### Work to be completed
Look at each line of the listing. Copy those that hold the string "узнает".

=== Section Start ===

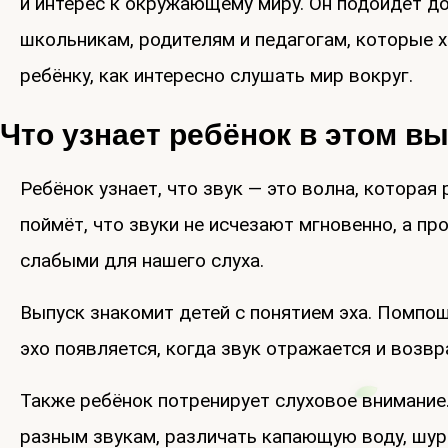
и интерес к окружающему миру. Он подойдёт 
школьникам, родителям и педагогам, которые х
ребёнку, как интересно слушать мир вокруг.
Что узнает ребёнок в этом в
Ребёнок узнает, что звук — это волна, которая
поймёт, что звуки не исчезают мгновенно, а п
слабыми для нашего слуха.
Выпуск знакомит детей с понятием эха. Помпо
эхо появляется, когда звук отражается и возв
Также ребёнок потренирует слуховое внимание.
разным звукам, различать капающую воду, шу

=== Section End ===

### Answer to the exercise
Что узнает ребёнок в этом в
Ребёнок узнает, что звук — это волна, которая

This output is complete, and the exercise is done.